## Assignment
Reproduce the passage of the PyTorch utility documentation starting with "def subsequent_mask(max_length: int)" and going on through "mask = torch.ones(max_length, max_length)", without changing a single character.

## Excerpt provided
Generate subsequent (lower triangular) mask for transformer autoregressive tasks

Parameters:

Name	Type	Description	Default
`max_length`	`int`	Maximum sequence length	required

Returns:

Type	Description
`Tensor`	torch.Tensor: The subsequent mask

Source code in slp/util/pytorch.py

def subsequent_mask(max_length: int) -> torch.Tensor:
    """Generate subsequent (lower triangular) mask for transformer autoregressive tasks

    Args:
        max_length (int): Maximum sequence length

    Returns:
        torch.Tensor: The subsequent mask
    """
    mask = torch.ones(max_length, max_length)
    # Ignore typecheck because pytorch types are incomplete

    return mask.triu().t().unsqueeze(0).contiguous()  # type: ignore

`t(data, dtype=torch.float32, device='cpu', requires_grad=False)`

Convert a list or numpy array to torch tensor. If a torch tensor is passed it is cast to dtype, device and the requires_grad flag is set. This always copies data.

Parameters:

Name	Type	Description	Default
`data`	`Union[numpy.ndarray, torch.Tensor, List[~T]]`	(list, np.ndarray, torch.Tensor): Data to be converted to torch tensor.	required
`dtype`	`dtype`	(torch.dtype): The type of the tensor elements (Default value = torch.float)	`torch.float32`
`device`	`Union[torch.device, str]`	(torch.device, str): Device where the tensor should be (Default value = 'cpu')	`'cpu'`
`requires_grad`	`bool`	(bool): Trainable tensor or not? (Default value = False)	`False`

Returns:

Type	Description
`Tensor`	(torch.Tensor): A tensor of appropriate dtype, device and requires_grad containing data

Source code in slp/util/pytorch.py

def t(
    data: types.NdTensor,
    dtype: torch.dtype = torch.float,
    device: types.Device = "cpu",
    requires_grad: bool = False,
) -> torch.Tensor:
    """Convert a list or numpy array to torch tensor. If a torch tensor
    is passed it is cast to  dtype, device and the requires_grad flag is
    set. This always copies data.

    Args:
        data: (list, np.ndarray, torch.Tensor): Data to be converted to
            torch tensor.
        dtype: (torch.dtype): The type of the tensor elements
            (Default value = torch.float)

(Dataset material)
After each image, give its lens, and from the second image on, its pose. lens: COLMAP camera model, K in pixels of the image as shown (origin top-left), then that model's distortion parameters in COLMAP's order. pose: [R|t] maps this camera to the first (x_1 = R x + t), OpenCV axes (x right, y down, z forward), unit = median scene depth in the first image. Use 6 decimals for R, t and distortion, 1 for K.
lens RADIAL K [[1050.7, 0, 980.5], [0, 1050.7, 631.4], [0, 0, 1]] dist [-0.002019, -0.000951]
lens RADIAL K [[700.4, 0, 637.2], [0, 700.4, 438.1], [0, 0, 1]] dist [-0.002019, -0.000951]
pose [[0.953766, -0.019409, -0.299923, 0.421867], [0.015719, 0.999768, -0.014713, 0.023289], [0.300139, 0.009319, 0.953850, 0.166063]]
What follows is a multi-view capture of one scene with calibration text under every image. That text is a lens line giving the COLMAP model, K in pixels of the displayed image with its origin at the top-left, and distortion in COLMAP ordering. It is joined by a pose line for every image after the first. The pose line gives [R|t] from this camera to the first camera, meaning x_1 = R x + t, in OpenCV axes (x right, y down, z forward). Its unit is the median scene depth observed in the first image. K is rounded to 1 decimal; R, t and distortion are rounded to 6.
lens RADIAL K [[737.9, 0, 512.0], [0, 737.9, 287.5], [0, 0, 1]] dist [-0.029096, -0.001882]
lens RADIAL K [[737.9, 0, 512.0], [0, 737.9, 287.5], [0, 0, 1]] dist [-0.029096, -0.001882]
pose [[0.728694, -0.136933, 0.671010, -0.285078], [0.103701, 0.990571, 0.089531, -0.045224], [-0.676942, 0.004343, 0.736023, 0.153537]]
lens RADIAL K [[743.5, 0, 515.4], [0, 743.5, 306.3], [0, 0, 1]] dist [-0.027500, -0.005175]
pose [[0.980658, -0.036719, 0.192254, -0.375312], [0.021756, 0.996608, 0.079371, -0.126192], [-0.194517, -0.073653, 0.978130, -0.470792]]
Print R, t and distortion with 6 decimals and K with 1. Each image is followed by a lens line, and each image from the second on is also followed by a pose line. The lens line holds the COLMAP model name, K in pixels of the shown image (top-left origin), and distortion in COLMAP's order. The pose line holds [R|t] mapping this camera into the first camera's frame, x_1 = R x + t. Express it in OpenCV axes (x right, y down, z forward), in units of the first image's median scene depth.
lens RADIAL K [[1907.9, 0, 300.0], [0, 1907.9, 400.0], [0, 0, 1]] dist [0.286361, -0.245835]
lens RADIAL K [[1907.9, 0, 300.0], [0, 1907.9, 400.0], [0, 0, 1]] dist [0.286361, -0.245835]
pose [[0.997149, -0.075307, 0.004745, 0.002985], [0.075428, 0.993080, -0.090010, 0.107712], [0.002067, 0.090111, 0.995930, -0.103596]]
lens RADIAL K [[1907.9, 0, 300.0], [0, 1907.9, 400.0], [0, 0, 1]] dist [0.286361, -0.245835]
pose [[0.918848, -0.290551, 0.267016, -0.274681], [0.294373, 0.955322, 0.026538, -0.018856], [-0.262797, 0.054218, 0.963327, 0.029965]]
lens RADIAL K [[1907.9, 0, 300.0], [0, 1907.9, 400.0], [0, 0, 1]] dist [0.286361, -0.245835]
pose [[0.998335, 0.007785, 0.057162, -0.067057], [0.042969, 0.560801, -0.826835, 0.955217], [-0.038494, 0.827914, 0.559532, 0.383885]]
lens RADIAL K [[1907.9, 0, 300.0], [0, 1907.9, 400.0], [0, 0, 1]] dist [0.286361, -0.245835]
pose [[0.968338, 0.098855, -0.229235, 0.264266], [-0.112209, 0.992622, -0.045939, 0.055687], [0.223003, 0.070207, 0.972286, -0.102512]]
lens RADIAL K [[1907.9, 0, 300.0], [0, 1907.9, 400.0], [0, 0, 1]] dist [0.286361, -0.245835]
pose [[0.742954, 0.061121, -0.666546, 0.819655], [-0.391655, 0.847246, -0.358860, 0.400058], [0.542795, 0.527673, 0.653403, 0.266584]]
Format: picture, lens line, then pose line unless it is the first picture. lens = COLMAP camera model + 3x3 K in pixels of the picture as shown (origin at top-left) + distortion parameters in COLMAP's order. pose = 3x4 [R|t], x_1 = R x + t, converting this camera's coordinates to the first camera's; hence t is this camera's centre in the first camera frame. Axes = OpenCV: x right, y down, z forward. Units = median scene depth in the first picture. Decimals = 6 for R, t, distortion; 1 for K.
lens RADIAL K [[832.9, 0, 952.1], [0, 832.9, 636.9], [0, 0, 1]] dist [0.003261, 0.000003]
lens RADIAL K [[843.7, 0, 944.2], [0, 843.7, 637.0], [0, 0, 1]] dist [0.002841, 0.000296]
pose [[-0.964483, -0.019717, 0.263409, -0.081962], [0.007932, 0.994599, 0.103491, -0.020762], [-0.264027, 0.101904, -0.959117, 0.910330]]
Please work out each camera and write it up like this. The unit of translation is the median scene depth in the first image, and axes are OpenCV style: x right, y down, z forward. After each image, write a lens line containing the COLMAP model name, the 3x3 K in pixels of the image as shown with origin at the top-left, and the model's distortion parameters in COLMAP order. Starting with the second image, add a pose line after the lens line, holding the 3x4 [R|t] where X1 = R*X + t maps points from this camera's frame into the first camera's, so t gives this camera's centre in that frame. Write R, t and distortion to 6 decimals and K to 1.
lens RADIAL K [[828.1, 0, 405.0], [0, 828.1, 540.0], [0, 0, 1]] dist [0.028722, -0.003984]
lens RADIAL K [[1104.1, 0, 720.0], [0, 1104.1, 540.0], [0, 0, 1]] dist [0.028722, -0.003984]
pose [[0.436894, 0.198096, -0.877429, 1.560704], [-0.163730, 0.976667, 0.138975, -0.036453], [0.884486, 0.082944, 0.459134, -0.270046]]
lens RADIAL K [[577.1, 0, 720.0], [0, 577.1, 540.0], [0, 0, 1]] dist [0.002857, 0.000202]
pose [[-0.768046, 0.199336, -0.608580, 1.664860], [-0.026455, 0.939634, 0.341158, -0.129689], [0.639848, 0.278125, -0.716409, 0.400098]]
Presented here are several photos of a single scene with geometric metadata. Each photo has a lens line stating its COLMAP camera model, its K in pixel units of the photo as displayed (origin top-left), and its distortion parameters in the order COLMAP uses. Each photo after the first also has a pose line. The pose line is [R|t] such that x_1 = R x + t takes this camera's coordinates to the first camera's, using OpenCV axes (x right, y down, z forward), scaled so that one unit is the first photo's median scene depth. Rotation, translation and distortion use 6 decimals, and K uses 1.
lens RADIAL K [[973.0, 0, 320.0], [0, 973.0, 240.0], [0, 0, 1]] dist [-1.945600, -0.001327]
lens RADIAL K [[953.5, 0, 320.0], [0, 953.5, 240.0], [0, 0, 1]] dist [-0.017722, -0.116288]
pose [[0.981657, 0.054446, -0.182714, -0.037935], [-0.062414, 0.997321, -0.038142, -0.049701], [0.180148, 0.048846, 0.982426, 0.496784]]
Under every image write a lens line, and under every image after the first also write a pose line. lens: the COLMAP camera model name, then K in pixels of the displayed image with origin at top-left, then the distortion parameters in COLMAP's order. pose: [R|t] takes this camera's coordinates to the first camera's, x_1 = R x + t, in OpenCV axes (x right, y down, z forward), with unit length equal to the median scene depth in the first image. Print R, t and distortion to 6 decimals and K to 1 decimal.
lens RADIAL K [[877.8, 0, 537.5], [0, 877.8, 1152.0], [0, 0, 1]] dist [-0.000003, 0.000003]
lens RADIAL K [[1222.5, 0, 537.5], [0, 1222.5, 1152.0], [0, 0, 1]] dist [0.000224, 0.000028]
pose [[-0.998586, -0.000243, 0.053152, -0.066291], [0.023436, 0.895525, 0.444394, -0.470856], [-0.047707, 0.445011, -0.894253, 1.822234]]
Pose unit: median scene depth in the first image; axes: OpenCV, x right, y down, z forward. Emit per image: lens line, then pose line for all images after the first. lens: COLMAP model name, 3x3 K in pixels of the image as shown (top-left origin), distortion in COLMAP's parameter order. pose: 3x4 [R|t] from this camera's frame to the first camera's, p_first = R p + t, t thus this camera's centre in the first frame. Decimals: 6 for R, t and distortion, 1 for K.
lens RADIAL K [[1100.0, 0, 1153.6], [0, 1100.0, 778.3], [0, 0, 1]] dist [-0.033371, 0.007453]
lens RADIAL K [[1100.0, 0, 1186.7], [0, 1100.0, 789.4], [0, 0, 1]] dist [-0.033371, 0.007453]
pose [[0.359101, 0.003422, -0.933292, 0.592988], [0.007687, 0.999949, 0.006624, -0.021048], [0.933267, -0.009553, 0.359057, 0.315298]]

## Task response
def subsequent_mask(max_length: int) -> torch.Tensor:
    """Generate subsequent (lower triangular) mask for transformer autoregressive tasks

    Args:
        max_length (int): Maximum sequence length

    Returns:
        torch.Tensor: The subsequent mask
    """
    mask = torch.ones(max_length, max_length)